# EXERCISE
Please edit the records below, replacing "slice" with "segment" everywhere it occurs and leaving everything else unchanged. Leave the pictures out of your answer.
Top of DATA RECORDS
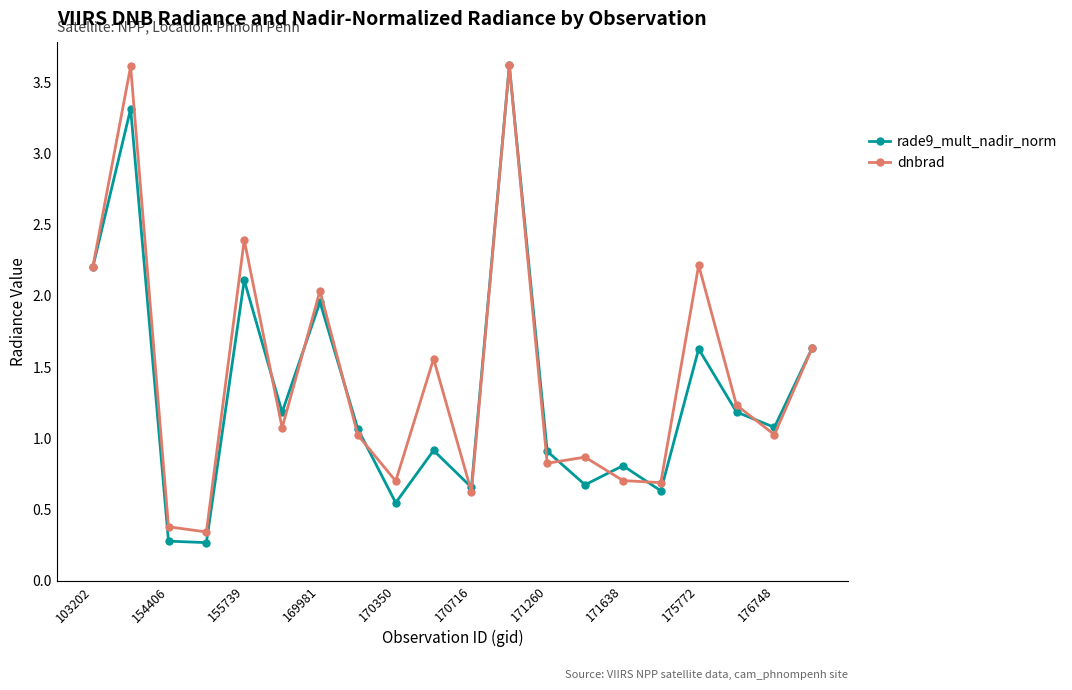

In rade9_mult_nadir_norm, how many points are higher than both neighbors (excluding endpoints)?

7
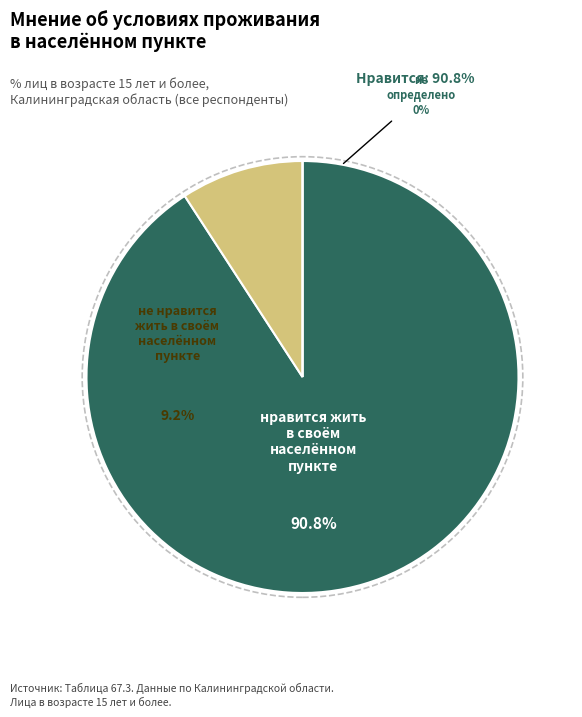

What is the smallest slice in the pie chart?

не определено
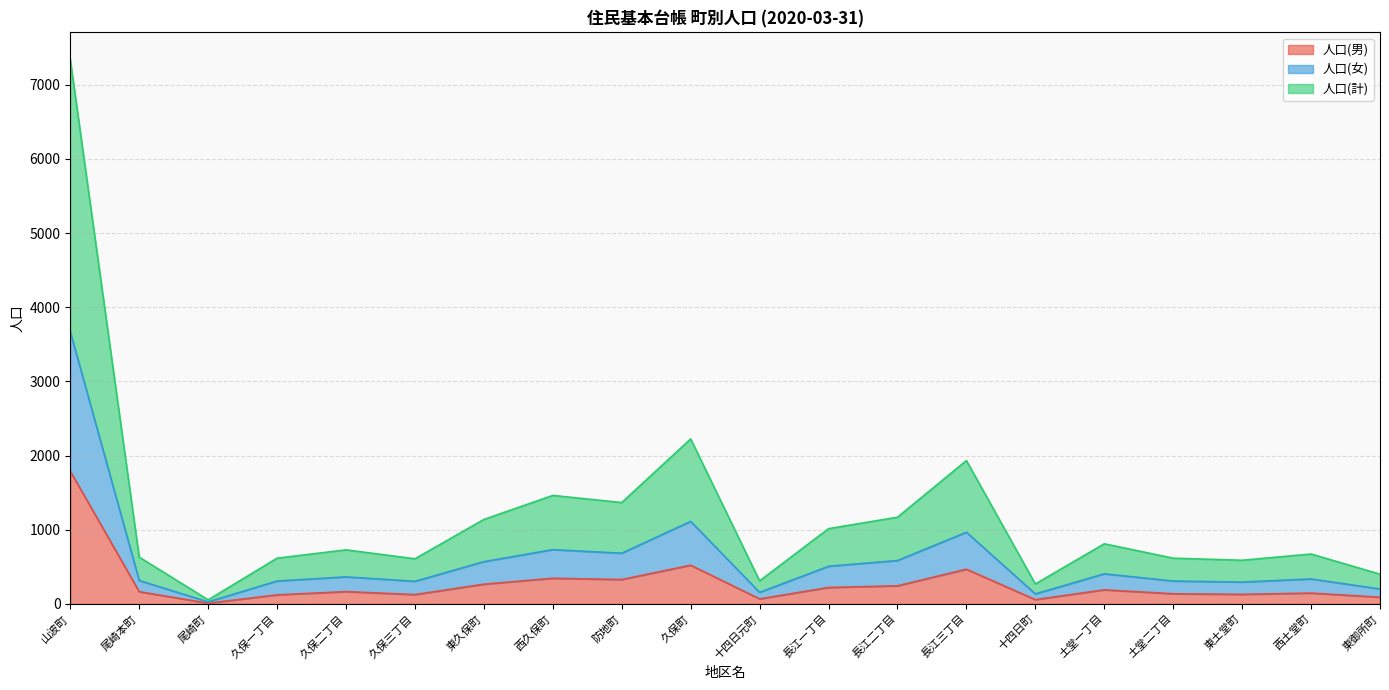

What are all the series names shown in the legend?

人口(男), 人口(女), 人口(計)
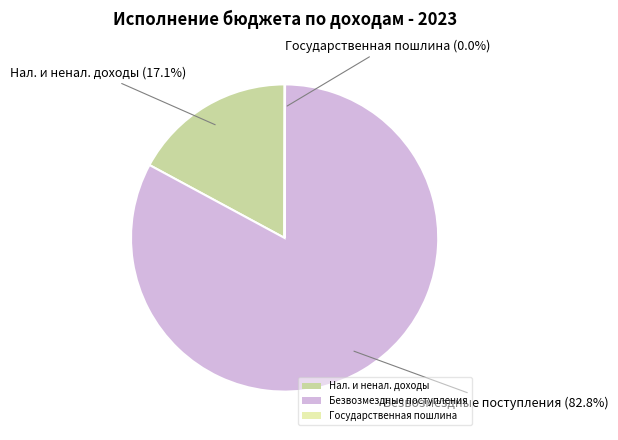

Which slice is the largest?

Безвозмездные поступления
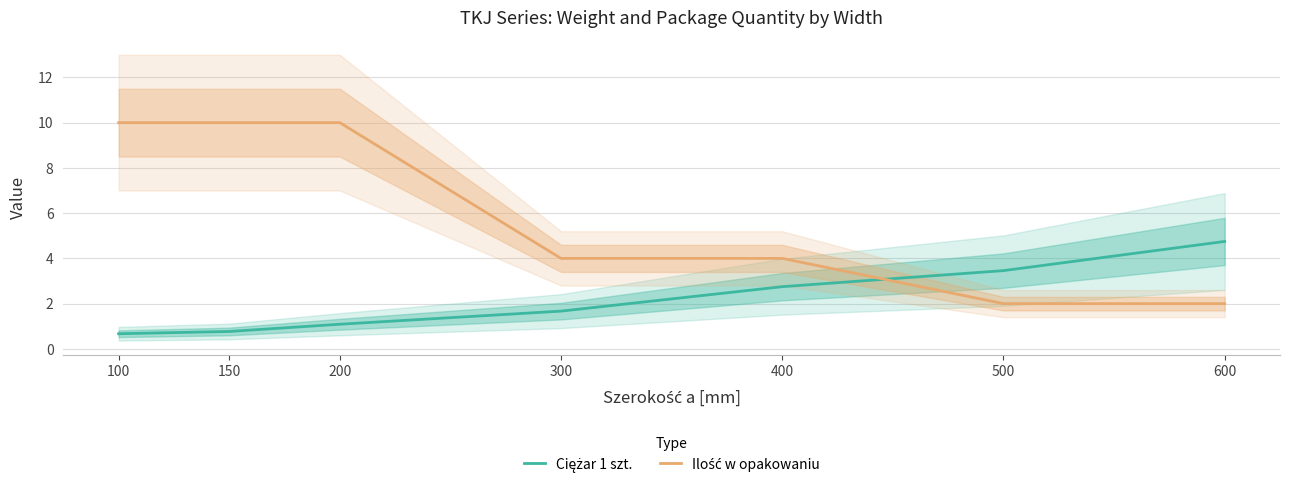

Reading left to right, extract all data points from this chart.

Ciężar 1 szt.: 100=0.7	150=0.8	200=1.1	300=1.7	400=2.8	500=3.5	600=4.8
Ilość w opakowaniu: 100=10.0	150=10.0	200=10.0	300=4.0	400=4.0	500=2.0	600=2.0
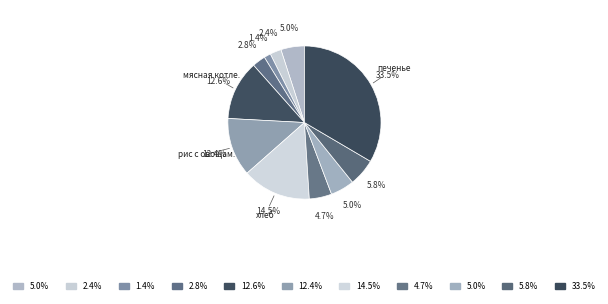

To the nearest percent, what is the average slice percentage?

9%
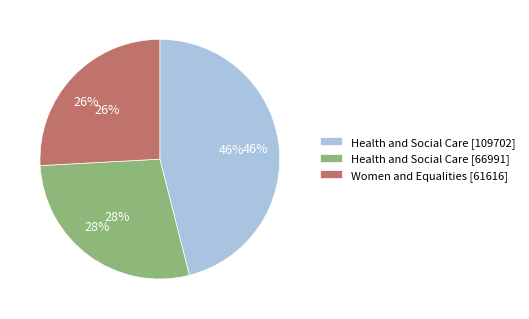

Which slice is the largest?

Health and Social Care [109702]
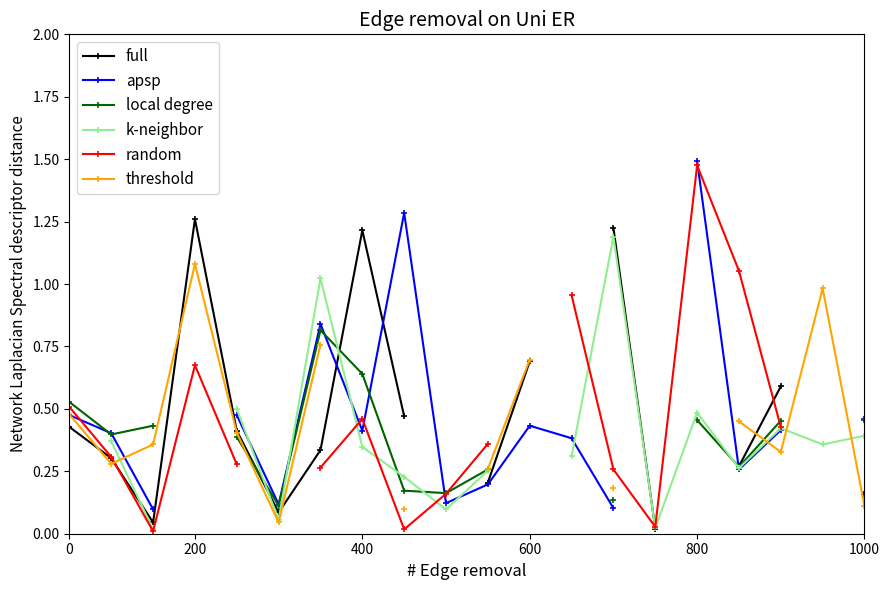

True or false: k-neighbor and full intersect in this chart.

True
Bottom of DATA RECORDS
# RESULT FOR THIS TASK
In rade9_mult_nadir_norm, how many points are higher than both neighbors (excluding endpoints)?

7

What is the smallest segment in the pie chart?

не определено

What are all the series names shown in the legend?

人口(男), 人口(女), 人口(計)

Which segment is the largest?

Безвозмездные поступления

Reading left to right, extract all data points from this chart.

Ciężar 1 szt.: 100=0.7	150=0.8	200=1.1	300=1.7	400=2.8	500=3.5	600=4.8
Ilość w opakowaniu: 100=10.0	150=10.0	200=10.0	300=4.0	400=4.0	500=2.0	600=2.0

To the nearest percent, what is the average segment percentage?

9%

Which segment is the largest?

Health and Social Care [109702]

True or false: k-neighbor and full intersect in this chart.

True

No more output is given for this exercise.